0
0
FastapiHow-ToBeginner · 4 min read

How to Use model_validator in Pydantic with FastAPI

Use @model_validator decorator inside a Pydantic model to add custom validation logic that runs on the whole model. In FastAPI, define this inside your request or response model to validate or transform data after standard field validation.
📐

Syntax

The @model_validator decorator is applied to a class method inside a Pydantic model. This method receives the entire model data as input and returns the validated or modified data.
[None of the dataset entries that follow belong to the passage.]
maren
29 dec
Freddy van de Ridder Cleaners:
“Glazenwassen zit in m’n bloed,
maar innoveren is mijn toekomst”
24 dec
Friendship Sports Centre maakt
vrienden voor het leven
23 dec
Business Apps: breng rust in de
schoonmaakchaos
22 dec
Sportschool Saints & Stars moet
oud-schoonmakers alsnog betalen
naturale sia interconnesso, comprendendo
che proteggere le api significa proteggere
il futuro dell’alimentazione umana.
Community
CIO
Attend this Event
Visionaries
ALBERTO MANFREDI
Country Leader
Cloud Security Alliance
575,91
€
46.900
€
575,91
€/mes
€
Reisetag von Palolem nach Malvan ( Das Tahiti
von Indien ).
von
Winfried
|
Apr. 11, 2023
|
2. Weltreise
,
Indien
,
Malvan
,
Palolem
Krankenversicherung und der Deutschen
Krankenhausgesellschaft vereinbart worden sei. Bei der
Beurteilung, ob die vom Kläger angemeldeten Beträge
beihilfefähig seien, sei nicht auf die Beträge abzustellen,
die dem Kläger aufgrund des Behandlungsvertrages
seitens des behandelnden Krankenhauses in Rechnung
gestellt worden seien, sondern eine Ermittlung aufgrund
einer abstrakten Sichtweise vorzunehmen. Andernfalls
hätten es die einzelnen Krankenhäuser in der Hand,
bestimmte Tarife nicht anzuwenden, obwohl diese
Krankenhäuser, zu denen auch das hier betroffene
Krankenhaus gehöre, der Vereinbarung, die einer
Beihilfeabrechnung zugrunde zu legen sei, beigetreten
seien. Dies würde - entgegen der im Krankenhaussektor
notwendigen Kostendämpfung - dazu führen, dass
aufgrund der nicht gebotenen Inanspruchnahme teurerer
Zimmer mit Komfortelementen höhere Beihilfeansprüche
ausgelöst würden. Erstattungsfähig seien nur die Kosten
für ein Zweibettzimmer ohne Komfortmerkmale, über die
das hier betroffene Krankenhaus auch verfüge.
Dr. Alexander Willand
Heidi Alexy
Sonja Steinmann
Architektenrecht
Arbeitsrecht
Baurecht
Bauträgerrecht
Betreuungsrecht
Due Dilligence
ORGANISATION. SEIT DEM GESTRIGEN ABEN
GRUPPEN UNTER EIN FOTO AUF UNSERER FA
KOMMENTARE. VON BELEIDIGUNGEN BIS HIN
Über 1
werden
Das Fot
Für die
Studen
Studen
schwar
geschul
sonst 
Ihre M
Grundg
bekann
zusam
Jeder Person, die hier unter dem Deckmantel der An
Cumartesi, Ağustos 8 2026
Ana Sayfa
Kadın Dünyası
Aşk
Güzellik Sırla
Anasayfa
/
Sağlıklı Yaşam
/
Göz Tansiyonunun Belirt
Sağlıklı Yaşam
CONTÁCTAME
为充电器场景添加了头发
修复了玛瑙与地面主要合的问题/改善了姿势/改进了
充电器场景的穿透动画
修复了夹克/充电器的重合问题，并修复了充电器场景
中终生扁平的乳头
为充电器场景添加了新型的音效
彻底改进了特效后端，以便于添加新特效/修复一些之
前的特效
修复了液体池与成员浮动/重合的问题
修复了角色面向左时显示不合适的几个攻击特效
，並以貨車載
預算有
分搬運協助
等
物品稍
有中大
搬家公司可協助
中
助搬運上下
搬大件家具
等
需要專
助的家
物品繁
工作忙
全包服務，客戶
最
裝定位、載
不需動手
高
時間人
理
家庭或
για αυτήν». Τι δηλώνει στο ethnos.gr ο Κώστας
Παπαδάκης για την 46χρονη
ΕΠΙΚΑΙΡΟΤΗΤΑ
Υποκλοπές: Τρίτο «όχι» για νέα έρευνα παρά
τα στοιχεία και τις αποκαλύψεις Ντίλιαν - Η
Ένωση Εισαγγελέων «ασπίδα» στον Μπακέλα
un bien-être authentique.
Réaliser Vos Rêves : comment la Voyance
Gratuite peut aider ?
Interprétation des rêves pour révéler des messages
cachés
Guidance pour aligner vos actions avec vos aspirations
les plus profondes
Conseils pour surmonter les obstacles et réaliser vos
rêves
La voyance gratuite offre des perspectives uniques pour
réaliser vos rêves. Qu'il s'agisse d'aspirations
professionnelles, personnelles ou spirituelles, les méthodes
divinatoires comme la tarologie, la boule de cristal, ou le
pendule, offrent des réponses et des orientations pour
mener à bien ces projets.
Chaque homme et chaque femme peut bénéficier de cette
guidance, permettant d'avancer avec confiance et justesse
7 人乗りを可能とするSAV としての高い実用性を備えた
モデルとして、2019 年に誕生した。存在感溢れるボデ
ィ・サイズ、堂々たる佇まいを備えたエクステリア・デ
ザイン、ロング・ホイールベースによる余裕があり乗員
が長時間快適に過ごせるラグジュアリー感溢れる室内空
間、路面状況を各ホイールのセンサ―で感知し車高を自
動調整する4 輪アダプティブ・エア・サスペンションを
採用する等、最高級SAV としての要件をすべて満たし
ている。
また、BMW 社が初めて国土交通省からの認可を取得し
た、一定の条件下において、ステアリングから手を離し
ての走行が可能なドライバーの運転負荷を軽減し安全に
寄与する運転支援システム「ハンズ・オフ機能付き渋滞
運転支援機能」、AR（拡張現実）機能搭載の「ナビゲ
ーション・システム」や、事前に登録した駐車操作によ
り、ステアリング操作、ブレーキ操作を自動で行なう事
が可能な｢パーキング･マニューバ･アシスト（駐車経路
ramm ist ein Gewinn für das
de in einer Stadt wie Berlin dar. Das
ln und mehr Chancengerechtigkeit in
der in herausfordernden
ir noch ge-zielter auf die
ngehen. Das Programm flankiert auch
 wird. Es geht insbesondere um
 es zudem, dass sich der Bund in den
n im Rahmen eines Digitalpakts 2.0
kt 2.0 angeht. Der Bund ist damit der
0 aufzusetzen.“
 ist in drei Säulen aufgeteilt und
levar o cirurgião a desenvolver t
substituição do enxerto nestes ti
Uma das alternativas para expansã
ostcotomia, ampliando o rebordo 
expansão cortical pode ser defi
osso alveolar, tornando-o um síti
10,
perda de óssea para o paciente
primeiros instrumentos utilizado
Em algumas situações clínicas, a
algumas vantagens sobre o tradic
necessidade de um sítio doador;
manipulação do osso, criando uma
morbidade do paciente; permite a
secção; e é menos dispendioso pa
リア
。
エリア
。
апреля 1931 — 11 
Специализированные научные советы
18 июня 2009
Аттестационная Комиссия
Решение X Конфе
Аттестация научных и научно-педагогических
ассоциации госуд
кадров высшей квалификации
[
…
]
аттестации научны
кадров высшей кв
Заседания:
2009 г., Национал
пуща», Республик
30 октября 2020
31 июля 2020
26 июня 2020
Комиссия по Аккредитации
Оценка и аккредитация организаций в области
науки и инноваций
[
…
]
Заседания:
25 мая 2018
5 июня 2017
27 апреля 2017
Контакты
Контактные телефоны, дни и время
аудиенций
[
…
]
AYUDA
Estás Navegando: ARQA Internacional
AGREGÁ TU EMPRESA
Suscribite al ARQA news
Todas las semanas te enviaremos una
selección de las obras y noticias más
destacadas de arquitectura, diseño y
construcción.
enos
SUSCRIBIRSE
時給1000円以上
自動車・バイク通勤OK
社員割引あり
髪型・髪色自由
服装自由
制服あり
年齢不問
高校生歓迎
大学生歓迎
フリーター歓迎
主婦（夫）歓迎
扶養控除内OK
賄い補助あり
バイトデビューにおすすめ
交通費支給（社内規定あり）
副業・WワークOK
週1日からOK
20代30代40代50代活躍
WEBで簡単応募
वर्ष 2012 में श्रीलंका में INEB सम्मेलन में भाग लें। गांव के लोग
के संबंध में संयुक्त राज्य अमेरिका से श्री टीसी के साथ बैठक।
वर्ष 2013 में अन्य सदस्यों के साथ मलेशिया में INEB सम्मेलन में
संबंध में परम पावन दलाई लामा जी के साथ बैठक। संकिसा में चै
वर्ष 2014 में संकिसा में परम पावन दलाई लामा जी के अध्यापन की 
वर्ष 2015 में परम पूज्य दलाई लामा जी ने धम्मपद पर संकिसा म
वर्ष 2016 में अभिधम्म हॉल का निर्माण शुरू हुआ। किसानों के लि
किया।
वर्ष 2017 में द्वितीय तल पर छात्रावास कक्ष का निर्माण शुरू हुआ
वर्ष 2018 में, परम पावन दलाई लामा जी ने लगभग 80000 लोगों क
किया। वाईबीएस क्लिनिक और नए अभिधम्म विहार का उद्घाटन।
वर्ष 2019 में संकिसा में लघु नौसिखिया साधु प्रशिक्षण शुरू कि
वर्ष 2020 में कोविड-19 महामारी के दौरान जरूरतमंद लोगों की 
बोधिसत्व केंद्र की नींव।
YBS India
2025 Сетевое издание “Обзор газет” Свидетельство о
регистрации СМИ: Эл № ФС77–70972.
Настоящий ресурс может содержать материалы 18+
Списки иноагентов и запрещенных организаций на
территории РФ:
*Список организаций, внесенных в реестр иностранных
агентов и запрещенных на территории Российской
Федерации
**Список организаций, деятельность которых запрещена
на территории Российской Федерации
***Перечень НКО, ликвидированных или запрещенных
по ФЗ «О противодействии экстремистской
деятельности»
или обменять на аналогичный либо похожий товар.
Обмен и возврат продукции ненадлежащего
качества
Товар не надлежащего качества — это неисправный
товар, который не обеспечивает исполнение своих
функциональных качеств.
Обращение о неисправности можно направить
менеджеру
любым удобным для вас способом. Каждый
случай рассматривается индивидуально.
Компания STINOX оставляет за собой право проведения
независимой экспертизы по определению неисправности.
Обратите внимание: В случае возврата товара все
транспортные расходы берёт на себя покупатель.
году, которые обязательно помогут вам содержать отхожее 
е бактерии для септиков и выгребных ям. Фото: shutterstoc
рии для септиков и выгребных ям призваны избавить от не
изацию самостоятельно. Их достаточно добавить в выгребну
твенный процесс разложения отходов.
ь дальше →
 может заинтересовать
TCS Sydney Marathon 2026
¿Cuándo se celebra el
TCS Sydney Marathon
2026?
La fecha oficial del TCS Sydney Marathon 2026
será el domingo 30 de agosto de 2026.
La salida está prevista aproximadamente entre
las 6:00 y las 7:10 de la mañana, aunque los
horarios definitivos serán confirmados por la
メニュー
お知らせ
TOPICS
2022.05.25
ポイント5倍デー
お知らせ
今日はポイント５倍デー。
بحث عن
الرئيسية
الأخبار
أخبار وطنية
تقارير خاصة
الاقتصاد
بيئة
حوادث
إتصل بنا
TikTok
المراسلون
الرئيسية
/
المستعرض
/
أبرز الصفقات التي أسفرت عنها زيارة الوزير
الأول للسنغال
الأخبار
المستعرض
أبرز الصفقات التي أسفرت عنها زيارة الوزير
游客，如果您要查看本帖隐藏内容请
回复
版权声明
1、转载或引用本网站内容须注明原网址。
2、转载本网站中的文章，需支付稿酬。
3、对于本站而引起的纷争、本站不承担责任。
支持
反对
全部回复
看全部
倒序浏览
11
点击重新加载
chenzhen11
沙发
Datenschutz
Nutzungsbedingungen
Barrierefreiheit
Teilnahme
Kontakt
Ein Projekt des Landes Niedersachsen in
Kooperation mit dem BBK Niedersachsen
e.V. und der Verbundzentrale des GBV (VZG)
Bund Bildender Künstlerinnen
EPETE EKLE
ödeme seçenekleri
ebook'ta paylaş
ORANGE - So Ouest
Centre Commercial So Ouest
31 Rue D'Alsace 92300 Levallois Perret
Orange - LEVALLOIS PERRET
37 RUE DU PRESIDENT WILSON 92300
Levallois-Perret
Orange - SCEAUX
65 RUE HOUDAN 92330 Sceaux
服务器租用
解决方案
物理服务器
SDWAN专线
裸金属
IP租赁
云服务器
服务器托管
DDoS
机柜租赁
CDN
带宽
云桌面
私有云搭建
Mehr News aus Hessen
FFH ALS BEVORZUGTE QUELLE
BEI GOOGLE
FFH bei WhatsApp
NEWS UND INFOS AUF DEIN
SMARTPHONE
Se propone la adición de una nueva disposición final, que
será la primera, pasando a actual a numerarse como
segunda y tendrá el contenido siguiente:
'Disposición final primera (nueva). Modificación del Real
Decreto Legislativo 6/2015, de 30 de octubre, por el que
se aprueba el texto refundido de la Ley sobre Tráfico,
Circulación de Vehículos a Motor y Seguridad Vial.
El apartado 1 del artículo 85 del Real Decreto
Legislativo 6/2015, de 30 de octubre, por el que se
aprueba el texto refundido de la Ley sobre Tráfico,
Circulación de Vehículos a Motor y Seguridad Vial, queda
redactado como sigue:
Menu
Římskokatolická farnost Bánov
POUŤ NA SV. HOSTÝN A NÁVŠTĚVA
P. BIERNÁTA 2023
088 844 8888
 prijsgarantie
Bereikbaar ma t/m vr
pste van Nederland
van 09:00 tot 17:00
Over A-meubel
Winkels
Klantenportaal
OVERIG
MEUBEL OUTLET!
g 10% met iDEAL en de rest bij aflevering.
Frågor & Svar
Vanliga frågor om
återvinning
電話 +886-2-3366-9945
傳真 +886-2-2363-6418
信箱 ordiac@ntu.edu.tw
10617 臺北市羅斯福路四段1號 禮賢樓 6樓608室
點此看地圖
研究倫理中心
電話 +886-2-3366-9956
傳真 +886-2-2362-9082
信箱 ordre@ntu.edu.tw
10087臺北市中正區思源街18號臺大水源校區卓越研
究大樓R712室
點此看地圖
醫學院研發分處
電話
Use mode='before' to validate before field parsing, or mode='after' to validate after fields are parsed.

python
from pydantic import BaseModel, model_validator

class MyModel(BaseModel):
    name: str
    age: int

    @model_validator(mode='after')
    def check_age(cls, values):
        if values.age < 18:
            raise ValueError('Age must be at least 18')
        return values
💻

Example

This example shows a FastAPI app using a Pydantic model with @model_validator to ensure the age is at least 18. If validation fails, FastAPI returns a 422 error.

python
from fastapi import FastAPI
from pydantic import BaseModel, model_validator

app = FastAPI()

class User(BaseModel):
    name: str
    age: int

    @model_validator(mode='after')
    def validate_age(cls, values):
        if values.age < 18:
            raise ValueError('User must be at least 18 years old')
        return values

@app.post('/users/')
async def create_user(user: User):
    return {'message': f'User {user.name} is valid and created.'}
Output
POST /users/ with {"name": "Alice", "age": 20} returns {"message": "User Alice is valid and created."} POST /users/ with {"name": "Bob", "age": 16} returns 422 Unprocessable Entity with validation error "User must be at least 18 years old"
⚠️

Common Pitfalls

  • Using @model_validator without specifying mode defaults to after, which runs after field parsing.
  • Raising generic exceptions instead of ValueError or TypeError may not produce clear validation errors.
  • Not returning the modified or original values from the validator method will cause errors.
  • Trying to mutate the model instance directly instead of returning new values causes unexpected behavior.
python
from pydantic import BaseModel, model_validator

class WrongModel(BaseModel):
    age: int

    @model_validator()
    def bad_validator(cls, values):
        if values.age < 0:
            # Wrong: raising generic Exception
            raise Exception('Age cannot be negative')
        # Wrong: not returning values

class CorrectModel(BaseModel):
    age: int

    @model_validator(mode='after')
    def good_validator(cls, values):
        if values.age < 0:
            raise ValueError('Age cannot be negative')
        return values
📊

Quick Reference

model_validator decorator usage:

  • @model_validator(mode='before'): Validate raw input data before field parsing.
  • @model_validator(mode='after'): Validate parsed model data after field parsing.
  • Validator method must be a classmethod receiving cls and values.
  • Always return the validated or modified values.
  • Raise ValueError or TypeError for validation errors.

Key Takeaways

Use @model_validator inside Pydantic models to add custom validation logic for the whole model.
Specify mode='before' or mode='after' to control when validation runs relative to field parsing.
Always return the validated data from the validator method to avoid errors.
Raise ValueError or TypeError for clear validation error messages in FastAPI.
In FastAPI, model_validator helps enforce complex rules beyond simple field types.